El efecto Vilouta

Un tipo relata partidos de fútbol. Algunos le salen más o menos, otros le salen mal. Pasa el tiempo. Un tipo escucha a un tipo que relata más o menos partidos de fútbol y decide subirlo a youtube para reírse con amigos. Otro tipo lo comparte, otro busca otro relato inconsistente y hace lo propio. La gracia circula, la gente ríe, busca más casos, hace arqueología en la red. Nace el fenómeno Vilouta.

Una de las gracias de internet -de esas que son muchas y que los que transitamos el mundo académico amamos poner en evidencia- es aquella que surge de combinar una organización del conocimiento desjerarquizada y fragmentada propia de la red (posmoderna si se quiere), con un uso de ese saber sistematizado e institucionalizado, propio de sus usuarios (si se quiere, moderno). Este choque de un montón de conocimiento todo junto y desordenado con un montón de sujetos con ganas de ordenarlo y otorgarle sentido, da lugar a una microcuraduría de lo cotidiano que encuentra en los relatos de Pablo Vilouta uno de sus ejemplos más recientes, pero no el único y mucho menos, el último.

Si hay algo que sabemos es que la tecnología va rápido o, al menos, va más rápido que los usuarios. Corremos y corremos tratando de subirnos al último gadget, a la última app, al último meme, al último comentario irónico de los que están de vuelta del último meme. Y fracasamos, claro. La red es, ante todo, diversidad y multidireccionalidad, y los usuarios son, ante todo, humanos. Seres angustiados tratando de encontrarle un sentido al mundo, un único sentido al mundo, porque “allá en el fondo está la muerte, pero no tenga miedo”, como decía Cortázar.

Lo que quiero decir con esto es que internet es más que nada caos y la gente no lidia bien con el caos, así que trata de ordenar internet. Es así, somos animalitos de costumbre y el uso conocido se impone por sobre la posibilidad. No por nada la principal herramienta de la web es un buscador y su principal desafío como negocio es volverse cada vez más ajustada a los intereses de los usuarios, cada vez más complaciente. Lo sentimos, McLuhan, aquello de que el medio es el mensaje acá hace agua. En la web, el usuario es el mensaje y el usuario, en principio, atrasa.

La cara más simpática de estos enanos fascistas que quieren retrotraer internet a gran biblioteca militar que fue en sus comienzos son aquellos que invierten tiempo y energía en desmalezar una pequeña quintita de saber: el que escribe un ranking sobre las mejores diez películas con la palabra serpiente en el título, el que te hace un mapa con todos los lugares para tomar cerveza Quilmes caliente en Morón y aquel que lista todos los arqueros de la B que jugaron por la promoción vistiendo casaca amarilla y perdieron.

▶ **MATERIAL EXTRAÍDO**
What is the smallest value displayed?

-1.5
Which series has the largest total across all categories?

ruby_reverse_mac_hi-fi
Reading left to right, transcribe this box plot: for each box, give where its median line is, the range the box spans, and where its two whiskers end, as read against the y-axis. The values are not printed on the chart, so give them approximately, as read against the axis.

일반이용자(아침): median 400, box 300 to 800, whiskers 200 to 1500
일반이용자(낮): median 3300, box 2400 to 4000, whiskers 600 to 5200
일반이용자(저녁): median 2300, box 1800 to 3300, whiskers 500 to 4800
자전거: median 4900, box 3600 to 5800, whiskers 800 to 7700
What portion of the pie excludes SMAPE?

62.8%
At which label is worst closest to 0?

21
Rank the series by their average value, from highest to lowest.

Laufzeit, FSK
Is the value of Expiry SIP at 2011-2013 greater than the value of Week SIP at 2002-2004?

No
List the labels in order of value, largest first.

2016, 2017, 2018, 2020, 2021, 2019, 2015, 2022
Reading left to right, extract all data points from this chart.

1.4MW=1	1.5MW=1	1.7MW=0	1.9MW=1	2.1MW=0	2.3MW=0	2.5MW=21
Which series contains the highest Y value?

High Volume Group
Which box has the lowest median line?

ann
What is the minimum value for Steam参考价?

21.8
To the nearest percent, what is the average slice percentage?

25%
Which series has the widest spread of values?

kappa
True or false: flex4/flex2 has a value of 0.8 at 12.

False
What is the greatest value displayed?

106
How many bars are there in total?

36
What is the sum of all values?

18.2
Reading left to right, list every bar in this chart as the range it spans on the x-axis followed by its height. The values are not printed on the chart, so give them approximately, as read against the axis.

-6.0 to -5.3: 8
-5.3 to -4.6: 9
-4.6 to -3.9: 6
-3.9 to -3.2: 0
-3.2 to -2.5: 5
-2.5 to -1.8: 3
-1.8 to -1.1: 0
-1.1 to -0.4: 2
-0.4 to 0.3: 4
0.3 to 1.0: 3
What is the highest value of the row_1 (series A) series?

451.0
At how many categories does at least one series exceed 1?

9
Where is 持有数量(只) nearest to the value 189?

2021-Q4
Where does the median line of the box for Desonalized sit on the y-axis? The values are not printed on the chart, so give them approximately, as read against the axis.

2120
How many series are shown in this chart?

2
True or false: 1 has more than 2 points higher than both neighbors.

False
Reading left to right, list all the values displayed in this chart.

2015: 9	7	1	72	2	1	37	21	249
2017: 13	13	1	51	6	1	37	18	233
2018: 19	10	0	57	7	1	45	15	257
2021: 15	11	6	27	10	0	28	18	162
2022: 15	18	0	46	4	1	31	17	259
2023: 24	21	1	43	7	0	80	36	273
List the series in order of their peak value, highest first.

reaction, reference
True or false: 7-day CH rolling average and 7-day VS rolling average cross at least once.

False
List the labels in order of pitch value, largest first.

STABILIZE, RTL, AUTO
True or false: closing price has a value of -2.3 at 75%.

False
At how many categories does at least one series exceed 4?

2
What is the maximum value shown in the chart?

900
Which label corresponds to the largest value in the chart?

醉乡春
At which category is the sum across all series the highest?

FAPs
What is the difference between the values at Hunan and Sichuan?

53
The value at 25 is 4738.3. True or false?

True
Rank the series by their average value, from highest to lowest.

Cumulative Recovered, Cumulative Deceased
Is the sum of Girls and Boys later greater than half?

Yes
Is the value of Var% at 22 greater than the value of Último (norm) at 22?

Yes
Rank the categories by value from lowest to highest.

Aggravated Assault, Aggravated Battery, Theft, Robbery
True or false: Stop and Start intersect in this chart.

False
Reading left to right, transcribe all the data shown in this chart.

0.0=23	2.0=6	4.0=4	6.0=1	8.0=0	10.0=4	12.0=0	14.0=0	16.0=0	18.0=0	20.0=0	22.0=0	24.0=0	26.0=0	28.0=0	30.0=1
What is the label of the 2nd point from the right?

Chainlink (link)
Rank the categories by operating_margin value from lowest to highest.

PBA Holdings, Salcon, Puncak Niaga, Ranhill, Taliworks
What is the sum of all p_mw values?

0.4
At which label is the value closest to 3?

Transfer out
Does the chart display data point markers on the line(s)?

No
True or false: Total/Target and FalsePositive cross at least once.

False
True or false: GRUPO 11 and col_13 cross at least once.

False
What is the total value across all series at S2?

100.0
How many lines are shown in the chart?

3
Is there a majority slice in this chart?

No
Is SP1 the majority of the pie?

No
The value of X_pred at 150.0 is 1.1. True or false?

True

▶ **CONSIGNA**
Transcribe sin cambios el pasaje del texto sobre el efecto Vilouta que empieza con las palabras "Lo que quiero" y termina con "en principio, atrasa.". Las filas son un material independiente del texto.

▶ **RESPUESTA**
Lo que quiero decir con esto es que internet es más que nada caos y la gente no lidia bien con el caos, así que trata de ordenar internet. Es así, somos animalitos de costumbre y el uso conocido se impone por sobre la posibilidad. No por nada la principal herramienta de la web es un buscador y su principal desafío como negocio es volverse cada vez más ajustada a los intereses de los usuarios, cada vez más complaciente. Lo sentimos, McLuhan, aquello de que el medio es el mensaje acá hace agua. En la web, el usuario es el mensaje y el usuario, en principio, atrasa.